==== Input data ====

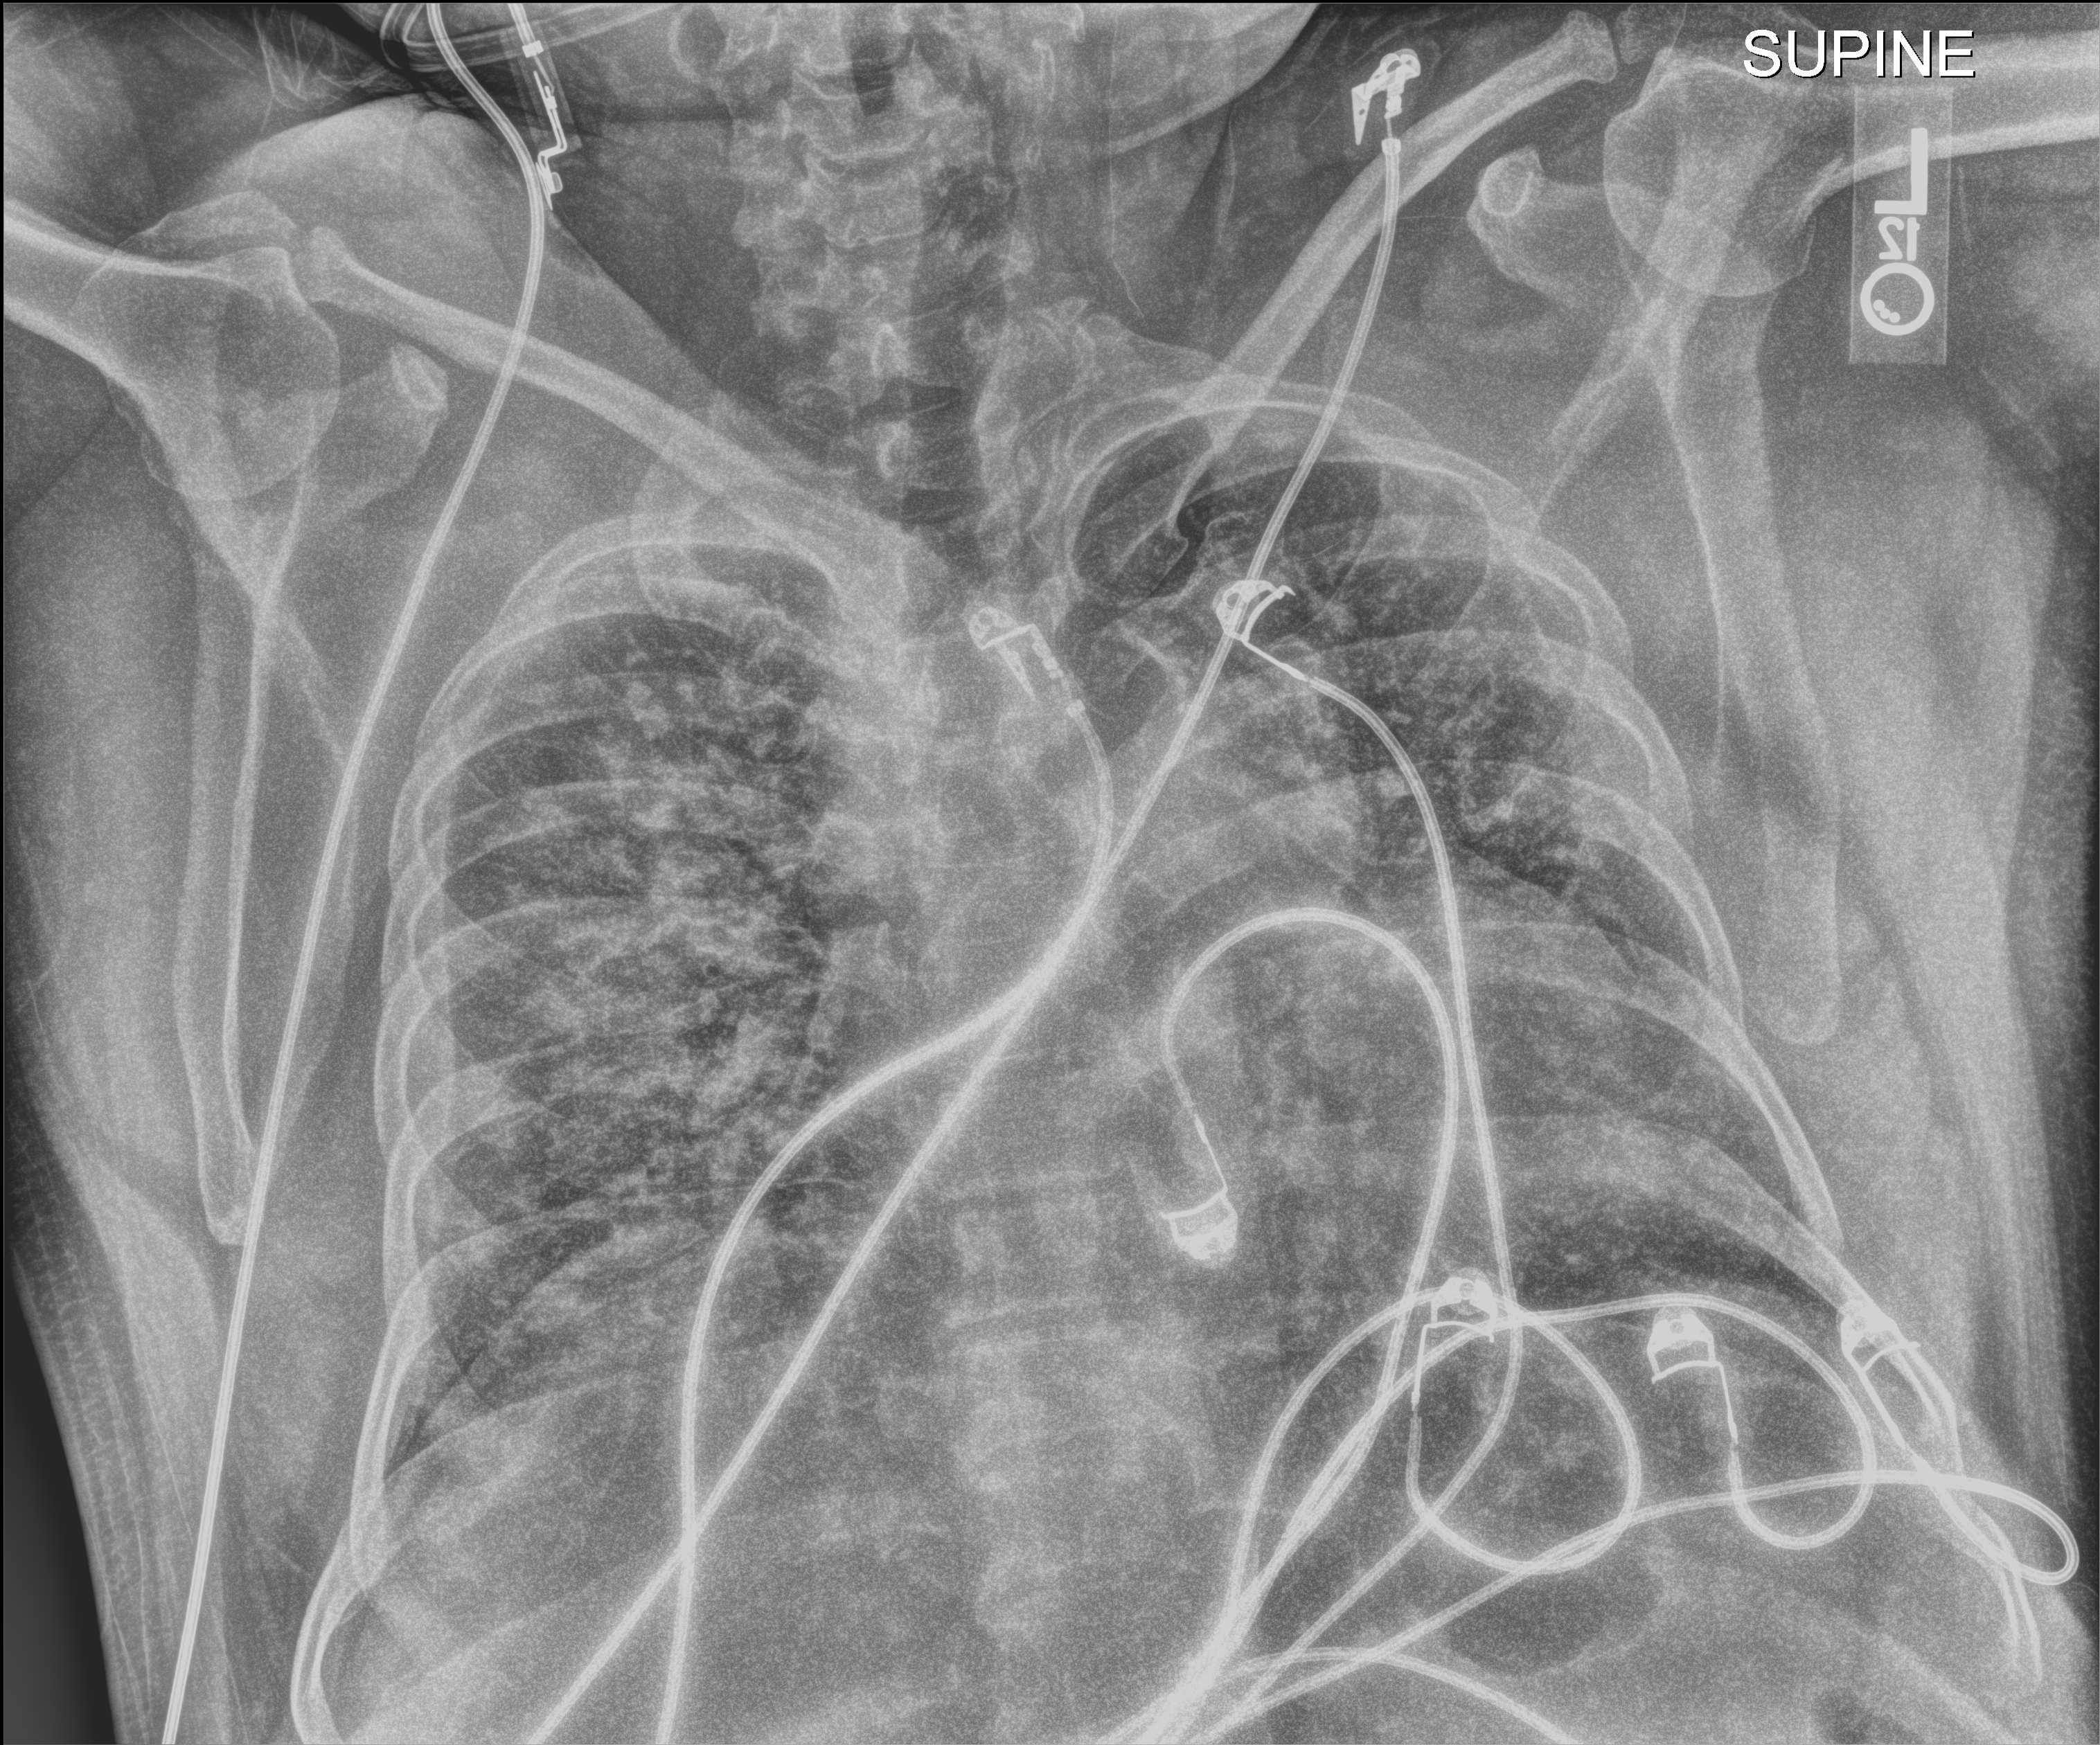
Chest X-ray; anteroposterior (AP) projection. Patient hospitalised with COVID-19, aged 18–59 years.
Hospital-stay facts (about this admission, not read from this image; timing relative to this image not recorded): mechanically ventilated during this hospital stay: yes.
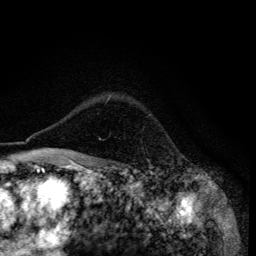
Breast MRI (dynamic contrast-enhanced), one axial slice; slice 101 of 134 in the series (ordered by position); cropped to one breast; dynamic contrast-enhanced series, time point 2 of 6 at this slice position (early post-contrast); 3 T; TE 4.2 ms, TR 8.6 ms; 1.2 mm slice thickness; 256 × 256 image matrix. Female patient.
Outlined on this slice (semi-automatic segmentation, software-assisted and operator-edited):
- enhancing-tissue mask used for the functional tumour volume (all voxels passing the contrast-enhancement thresholds inside the analysis volume; usually the tumour): box from (x=67, y=99) to (x=109, y=155) px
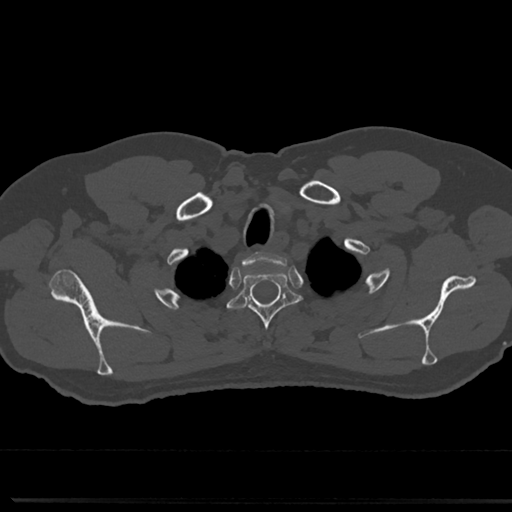
CT including the spine, one axial slice. Slice 639 of 817 in the series (ordered by position). Reconstruction kernel Br40s/3. 120 kVp. Bone window (W 1800 / L 400 HU). 512 × 512 image matrix, field of view 355 × 355 mm. Male patient, age 61 years. Case-level facts recorded for this patient, not image findings: primary cancer: prostate.
Structures marked on this image (semi-automatic segmentation, software-assisted and operator-edited):
- T2 vertebra: box from (x=232, y=263) to (x=296, y=354) px
- T3 vertebra: (x=305, y=315)–(x=309, y=322)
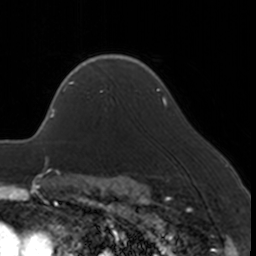
Breast MRI, one axial slice; slice 126 of 160 in the series (ordered by position); cropped to one breast; dynamic contrast-enhanced series, time point 2 of 7 at this slice position (early post-contrast); 3 T; TE 1.7 ms, TR 4 ms; 256 × 256 image matrix. Female patient.
Outlined on this slice (semi-automatically segmented with operator editing):
- enhancing-tissue mask used for the functional tumour volume (all voxels passing the contrast-enhancement thresholds inside the analysis volume; usually the tumour): box from (x=66, y=67) to (x=104, y=93) px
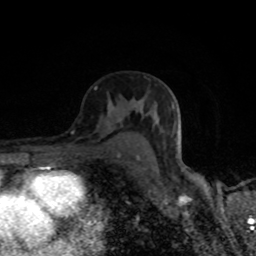
Breast MRI (dynamic contrast-enhanced), one axial slice; slice 50 of 80 in the series (ordered by position); cropped to one breast; dynamic contrast-enhanced series, time point 2 of 8 at this slice position (early post-contrast); 1.5 T; TE 4.2 ms, TR 7 ms; 2 mm slice thickness; 256 × 256 image matrix, field of view 145 × 145 mm. Female patient.
Outlined on this slice (semi-automatically segmented with operator editing):
- enhancing-tissue mask used for the functional tumour volume (all voxels passing the contrast-enhancement thresholds inside the analysis volume; usually the tumour): bounding box [x1, y1, x2, y2] px = [108, 107, 139, 158]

====

Work instructions = Give the listing above again in its entirety, exactly as written and free of images.

Task result =
Chest X-ray; anteroposterior (AP) projection. Patient hospitalised with COVID-19, aged 18–59 years.
Hospital-stay facts (about this admission, not read from this image; timing relative to this image not recorded): mechanically ventilated during this hospital stay: yes.
Breast MRI (dynamic contrast-enhanced), one axial slice; slice 101 of 134 in the series (ordered by position); cropped to one breast; dynamic contrast-enhanced series, time point 2 of 6 at this slice position (early post-contrast); 3 T; TE 4.2 ms, TR 8.6 ms; 1.2 mm slice thickness; 256 × 256 image matrix. Female patient.
Outlined on this slice (semi-automatic segmentation, software-assisted and operator-edited):
- enhancing-tissue mask used for the functional tumour volume (all voxels passing the contrast-enhancement thresholds inside the analysis volume; usually the tumour): box from (x=67, y=99) to (x=109, y=155) px
CT including the spine, one axial slice. Slice 639 of 817 in the series (ordered by position). Reconstruction kernel Br40s/3. 120 kVp. Bone window (W 1800 / L 400 HU). 512 × 512 image matrix, field of view 355 × 355 mm. Male patient, age 61 years. Case-level facts recorded for this patient, not image findings: primary cancer: prostate.
Structures marked on this image (semi-automatic segmentation, software-assisted and operator-edited):
- T2 vertebra: box from (x=232, y=263) to (x=296, y=354) px
- T3 vertebra: (x=305, y=315)–(x=309, y=322)
Breast MRI, one axial slice; slice 126 of 160 in the series (ordered by position); cropped to one breast; dynamic contrast-enhanced series, time point 2 of 7 at this slice position (early post-contrast); 3 T; TE 1.7 ms, TR 4 ms; 256 × 256 image matrix. Female patient.
Outlined on this slice (semi-automatically segmented with operator editing):
- enhancing-tissue mask used for the functional tumour volume (all voxels passing the contrast-enhancement thresholds inside the analysis volume; usually the tumour): box from (x=66, y=67) to (x=104, y=93) px
Breast MRI (dynamic contrast-enhanced), one axial slice; slice 50 of 80 in the series (ordered by position); cropped to one breast; dynamic contrast-enhanced series, time point 2 of 8 at this slice position (early post-contrast); 1.5 T; TE 4.2 ms, TR 7 ms; 2 mm slice thickness; 256 × 256 image matrix, field of view 145 × 145 mm. Female patient.
Outlined on this slice (semi-automatically segmented with operator editing):
- enhancing-tissue mask used for the functional tumour volume (all voxels passing the contrast-enhancement thresholds inside the analysis volume; usually the tumour): bounding box [x1, y1, x2, y2] px = [108, 107, 139, 158]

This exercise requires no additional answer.